Records for processing Block Start

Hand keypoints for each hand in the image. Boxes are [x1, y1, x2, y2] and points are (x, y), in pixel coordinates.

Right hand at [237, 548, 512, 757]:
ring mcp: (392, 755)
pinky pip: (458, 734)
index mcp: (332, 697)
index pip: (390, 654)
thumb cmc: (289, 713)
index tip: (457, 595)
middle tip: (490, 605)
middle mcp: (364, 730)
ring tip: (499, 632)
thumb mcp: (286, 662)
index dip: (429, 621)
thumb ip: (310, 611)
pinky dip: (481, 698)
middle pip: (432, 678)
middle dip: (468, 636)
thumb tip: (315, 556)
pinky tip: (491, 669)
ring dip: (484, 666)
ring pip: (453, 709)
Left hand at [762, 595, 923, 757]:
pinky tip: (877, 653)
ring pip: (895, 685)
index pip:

Records for processing Block End
Records for processing Block Start

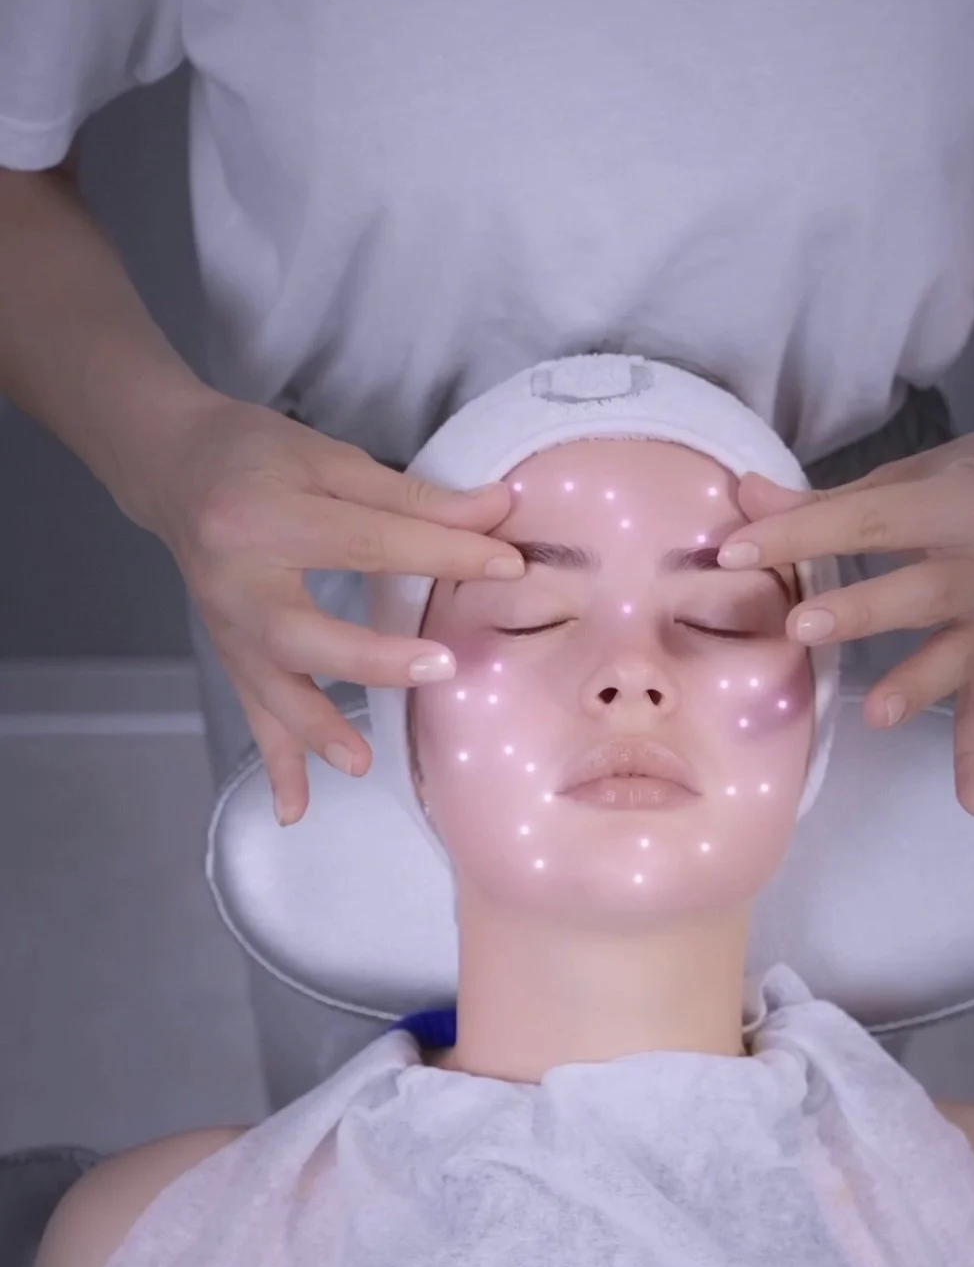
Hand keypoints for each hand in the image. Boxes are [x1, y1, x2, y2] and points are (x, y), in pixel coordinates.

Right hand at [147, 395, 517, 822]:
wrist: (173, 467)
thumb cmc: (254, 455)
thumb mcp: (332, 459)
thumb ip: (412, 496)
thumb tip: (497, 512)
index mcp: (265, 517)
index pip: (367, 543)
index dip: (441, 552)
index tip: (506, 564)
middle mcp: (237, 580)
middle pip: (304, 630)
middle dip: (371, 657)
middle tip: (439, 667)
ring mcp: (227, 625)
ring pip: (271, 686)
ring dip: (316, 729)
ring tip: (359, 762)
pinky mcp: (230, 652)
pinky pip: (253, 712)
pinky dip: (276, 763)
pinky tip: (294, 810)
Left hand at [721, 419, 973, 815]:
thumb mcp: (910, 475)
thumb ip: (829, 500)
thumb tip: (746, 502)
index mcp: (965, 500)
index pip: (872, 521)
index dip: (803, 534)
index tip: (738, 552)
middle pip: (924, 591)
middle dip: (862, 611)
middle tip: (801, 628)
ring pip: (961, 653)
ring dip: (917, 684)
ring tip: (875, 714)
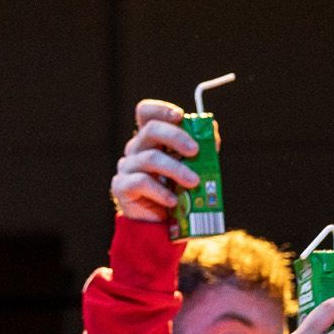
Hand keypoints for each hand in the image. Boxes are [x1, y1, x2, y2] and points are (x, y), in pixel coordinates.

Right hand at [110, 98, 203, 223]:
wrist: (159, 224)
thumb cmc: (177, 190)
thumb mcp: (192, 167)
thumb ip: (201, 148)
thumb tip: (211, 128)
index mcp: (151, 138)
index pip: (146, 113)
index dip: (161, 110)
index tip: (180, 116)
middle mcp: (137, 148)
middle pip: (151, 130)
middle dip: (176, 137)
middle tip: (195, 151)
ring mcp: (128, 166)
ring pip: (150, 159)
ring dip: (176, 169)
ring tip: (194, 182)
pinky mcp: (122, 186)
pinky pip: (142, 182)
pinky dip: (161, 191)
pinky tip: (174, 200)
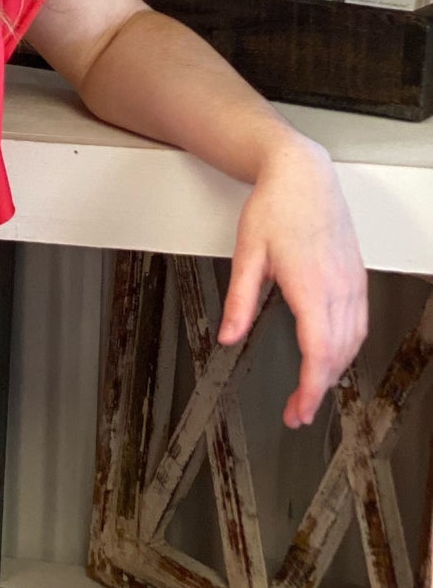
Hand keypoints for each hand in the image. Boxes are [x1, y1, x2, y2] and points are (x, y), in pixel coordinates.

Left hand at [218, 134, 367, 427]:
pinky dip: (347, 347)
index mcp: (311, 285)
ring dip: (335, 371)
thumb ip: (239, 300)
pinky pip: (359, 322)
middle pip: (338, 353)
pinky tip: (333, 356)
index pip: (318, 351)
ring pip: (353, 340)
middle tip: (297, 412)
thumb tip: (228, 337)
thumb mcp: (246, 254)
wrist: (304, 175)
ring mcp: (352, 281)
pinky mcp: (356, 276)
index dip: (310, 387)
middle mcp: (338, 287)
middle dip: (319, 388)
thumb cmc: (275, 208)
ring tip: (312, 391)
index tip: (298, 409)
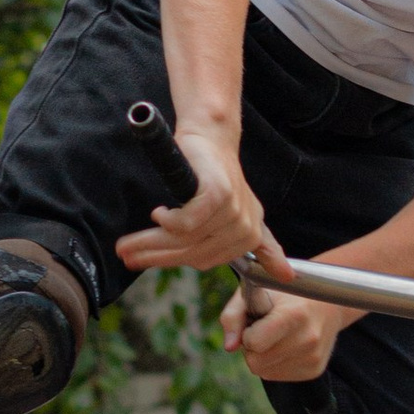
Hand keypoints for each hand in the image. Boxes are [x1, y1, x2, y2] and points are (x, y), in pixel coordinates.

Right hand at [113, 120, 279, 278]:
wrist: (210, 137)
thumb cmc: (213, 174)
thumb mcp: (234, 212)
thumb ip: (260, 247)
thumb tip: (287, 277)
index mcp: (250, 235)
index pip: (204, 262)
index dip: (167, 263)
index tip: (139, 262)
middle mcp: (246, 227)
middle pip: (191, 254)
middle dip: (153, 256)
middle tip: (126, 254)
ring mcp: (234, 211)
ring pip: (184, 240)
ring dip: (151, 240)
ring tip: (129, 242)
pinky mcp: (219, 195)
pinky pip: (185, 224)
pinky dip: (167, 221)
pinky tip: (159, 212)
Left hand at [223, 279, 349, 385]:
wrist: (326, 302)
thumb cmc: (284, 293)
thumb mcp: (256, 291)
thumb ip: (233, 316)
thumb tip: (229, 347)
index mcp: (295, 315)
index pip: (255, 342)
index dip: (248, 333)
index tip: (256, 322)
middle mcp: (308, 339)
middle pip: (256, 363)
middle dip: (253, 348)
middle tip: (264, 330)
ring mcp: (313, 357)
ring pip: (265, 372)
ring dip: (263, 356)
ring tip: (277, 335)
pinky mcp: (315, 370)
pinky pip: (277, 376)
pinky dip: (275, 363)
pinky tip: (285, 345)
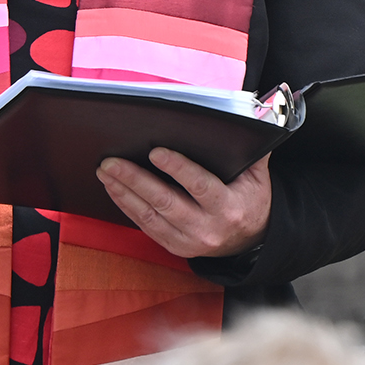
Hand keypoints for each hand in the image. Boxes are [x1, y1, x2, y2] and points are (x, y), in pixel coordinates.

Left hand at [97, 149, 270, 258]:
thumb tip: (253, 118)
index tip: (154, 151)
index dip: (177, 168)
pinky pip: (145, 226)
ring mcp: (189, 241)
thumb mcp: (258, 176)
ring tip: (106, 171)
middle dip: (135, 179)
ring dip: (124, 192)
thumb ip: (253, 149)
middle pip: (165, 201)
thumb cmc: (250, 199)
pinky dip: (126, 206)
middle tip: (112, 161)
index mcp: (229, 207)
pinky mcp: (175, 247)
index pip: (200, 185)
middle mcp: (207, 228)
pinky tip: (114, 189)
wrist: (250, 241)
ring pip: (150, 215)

Records for processing Block End
Records for processing Block Start

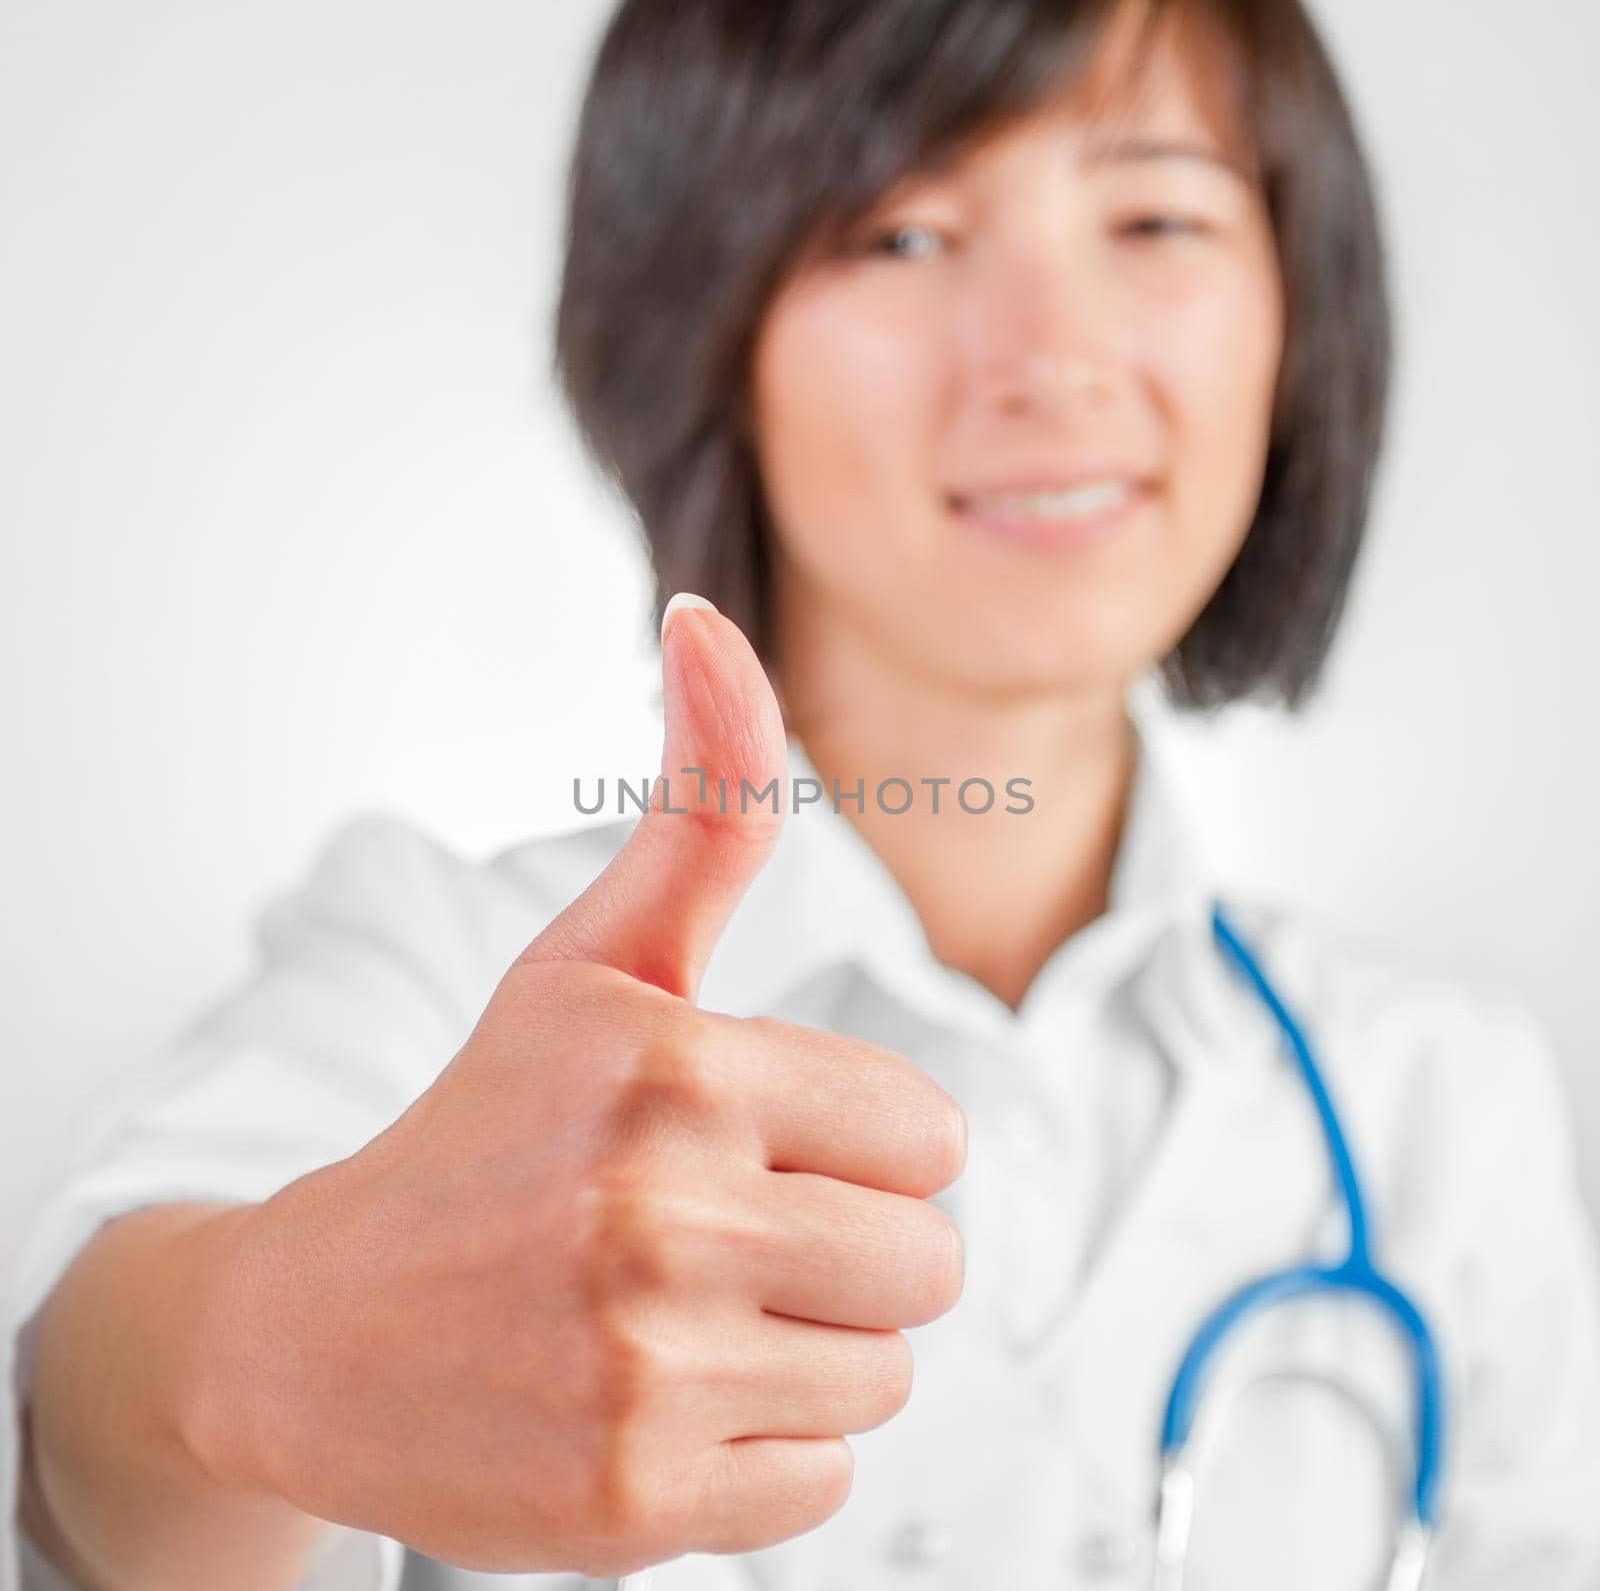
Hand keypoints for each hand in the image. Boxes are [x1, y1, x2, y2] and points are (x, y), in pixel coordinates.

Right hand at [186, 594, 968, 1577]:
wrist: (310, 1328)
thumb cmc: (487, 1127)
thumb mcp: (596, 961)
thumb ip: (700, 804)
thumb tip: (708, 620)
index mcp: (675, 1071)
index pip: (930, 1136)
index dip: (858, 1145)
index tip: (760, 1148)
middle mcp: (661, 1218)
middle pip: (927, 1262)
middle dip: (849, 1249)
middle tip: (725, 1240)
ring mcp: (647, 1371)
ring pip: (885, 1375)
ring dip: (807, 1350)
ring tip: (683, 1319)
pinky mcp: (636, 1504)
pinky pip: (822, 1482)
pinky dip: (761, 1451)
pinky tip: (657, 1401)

Records for processing Block End

Among the lines above, repeat exactly those from the line with "ring mcp: (227, 625)" to the line with "ring dip: (917, 684)", counting both ends.

Answer to the problem —
ring mcp: (227, 625)
ring pip: (271, 686)
ring dip: (316, 729)
ring tip: (359, 762)
pinky mcp: (230, 652)
pinky pip: (253, 712)
pinky dip: (276, 763)
pinky tip: (294, 810)
Left hand at [721, 419, 973, 815]:
thumb mcp: (910, 475)
thumb ip: (829, 500)
thumb tip: (746, 502)
index mcp: (965, 500)
index pip: (872, 521)
index dip: (803, 534)
index tip: (738, 552)
middle pip: (924, 591)
middle dip: (862, 611)
middle tip: (801, 628)
ring pip: (961, 653)
ring dip: (917, 684)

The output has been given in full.